Roy Southey of the SASA says the employment situation in the sawmilling sector is “grave”.
“Most sawmills are dramatically cutting back production”’ said Roy. “Many of them are applying for UIF relief funds to enable them to keep paying staff, but how long can this go on?”
The treated pole industry is in the same boat. “The industry is bleeding,” says Bruce Breedt, Executive Director of the SA Wood Preservers Association.
Treated pole manufacturers supplying the agriculture market are considered essential services, and are still receiving some orders, though volumes are way down, he said. Pole manufacturers supplying into the construction, fencing and furniture markets are all closed for the lockdown.
Producers of transmission and telephone poles are still operational, but demand is way down. This segment of the industry is very dependent on export business into Africa, which was severely depressed even before the Corona virus pandemic.
Now with the lockdown scheduled to move to Stage Four (partial lockdown) at the end of April, there is some good news as restrictions will be lifted on manufacturers of paper (100% workforce) and construction materials (trusses, engineered wood and board) – 50% workforce. However the key challenge occupying the minds of government and business owners alike is the uncertainty of the future. How will this Corona virus pandemic play out over the next few months, and indeed over the next few years? How to survive through the turbulent present, and how do we re-engage and kick-start an economy that has tumbled into free-fall over the past month and a half?

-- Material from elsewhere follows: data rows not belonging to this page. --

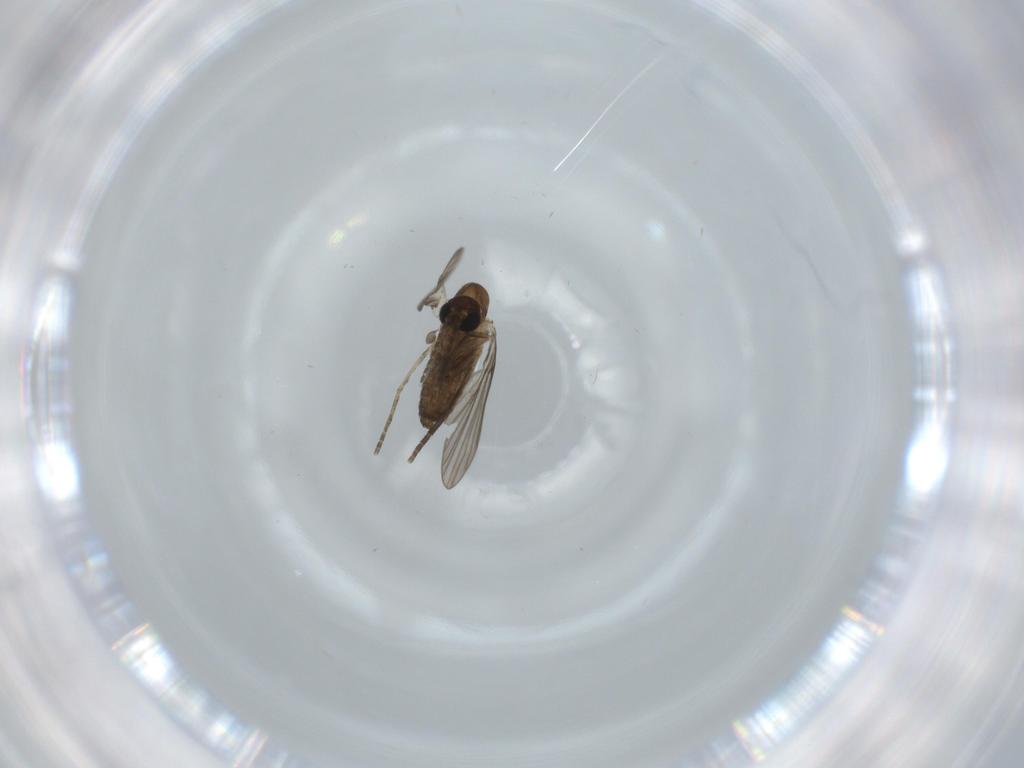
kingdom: Animalia
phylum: Arthropoda
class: Insecta
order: Diptera
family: Psychodidae
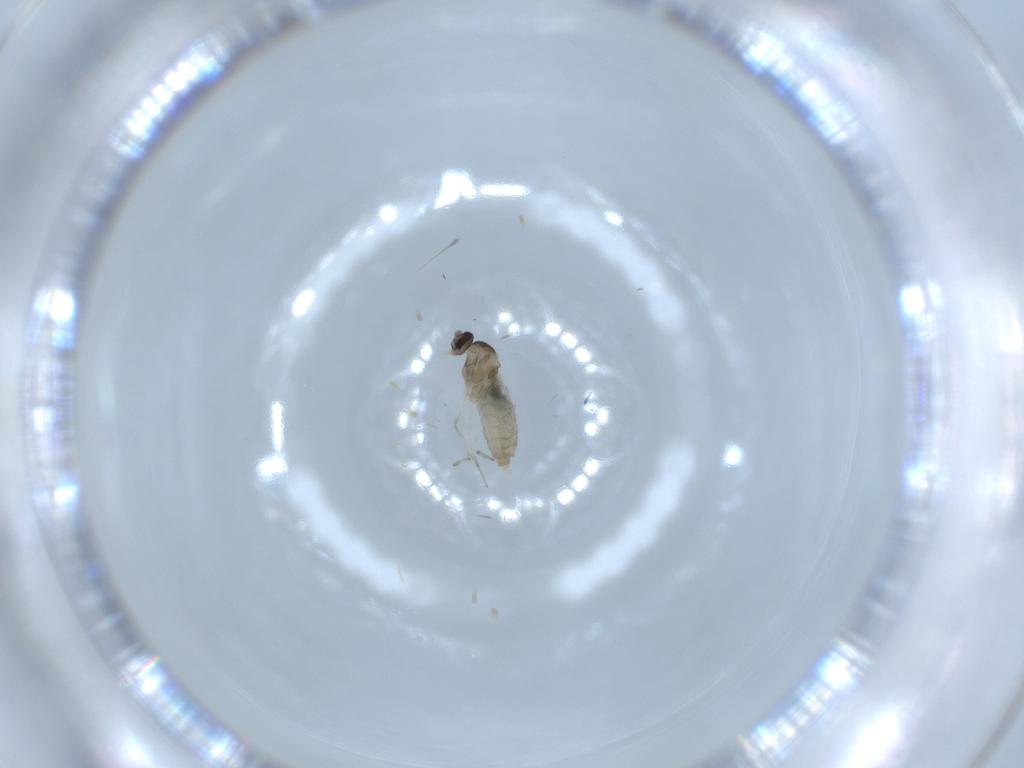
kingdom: Animalia
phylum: Arthropoda
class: Insecta
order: Diptera
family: Cecidomyiidae
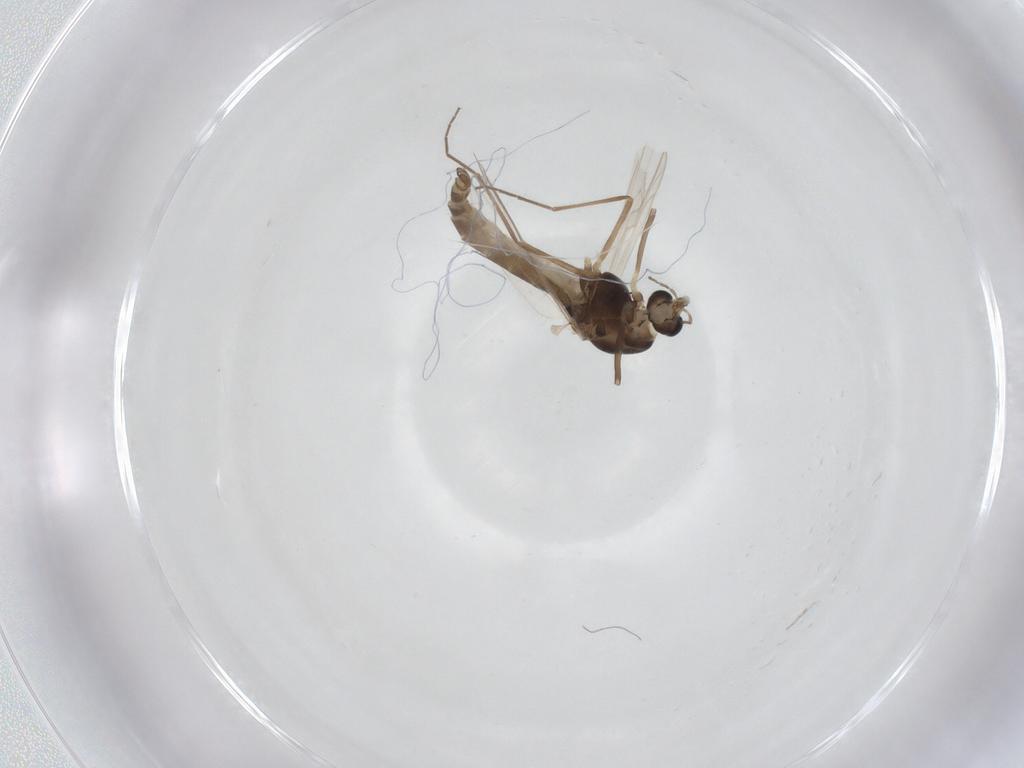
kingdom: Animalia
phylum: Arthropoda
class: Insecta
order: Diptera
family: Chironomidae
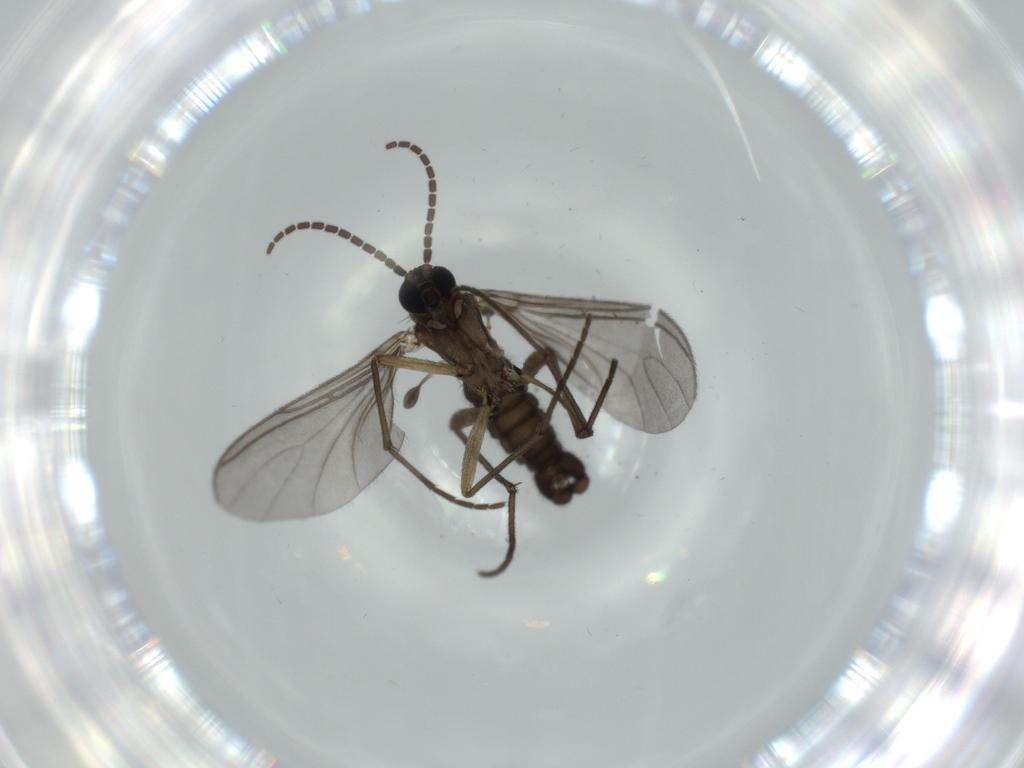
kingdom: Animalia
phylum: Arthropoda
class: Insecta
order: Diptera
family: Sciaridae
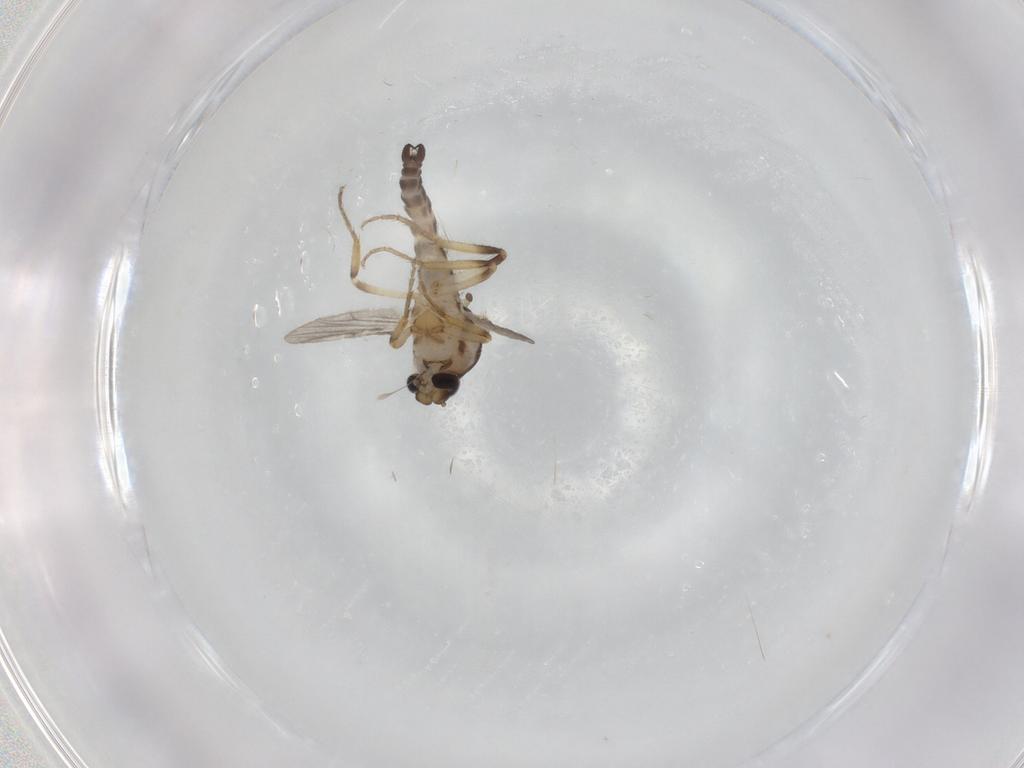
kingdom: Animalia
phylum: Arthropoda
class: Insecta
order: Diptera
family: Ceratopogonidae
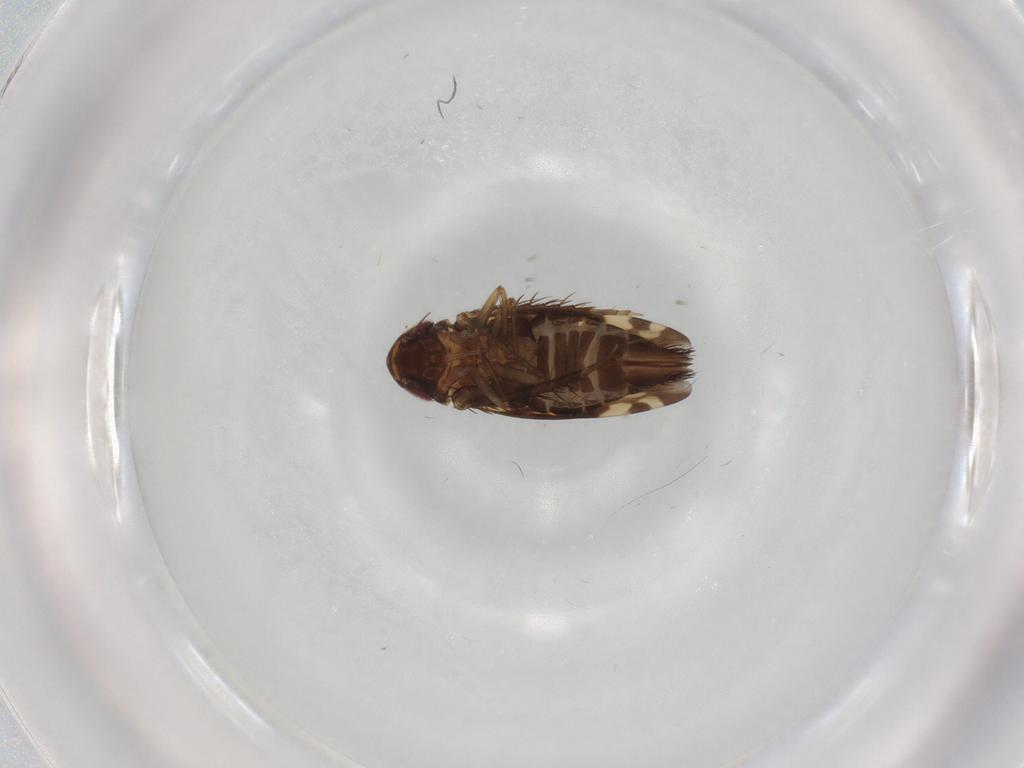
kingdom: Animalia
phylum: Arthropoda
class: Insecta
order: Hemiptera
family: Cicadellidae
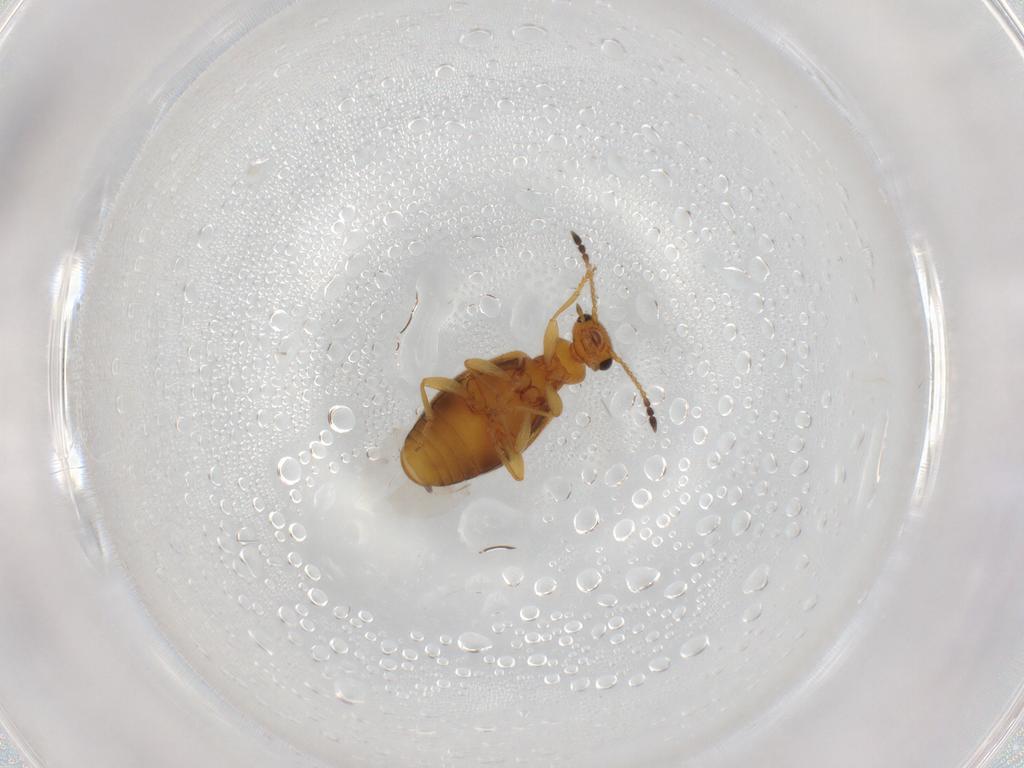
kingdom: Animalia
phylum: Arthropoda
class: Insecta
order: Coleoptera
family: Anthicidae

Already the phrase ‘force majeure’ has cropped up in the global forest products sector as businesses are unable to honour their contractual obligations due to circumstances beyond their control.
The Covid-19 infection statistics in South Africa are showing signs of slowing down, so hopes are high that we will avoid a massive surge in infections and life will gradually return to normal. However a week is a long time in a Covid-19 pandemic, so we will have to wait and see what happens.
The socio-economic impacts of the pandemic will be another curve ball with major implications for the Forestry Sector and for the entire country going forward. Correction – for the entire world!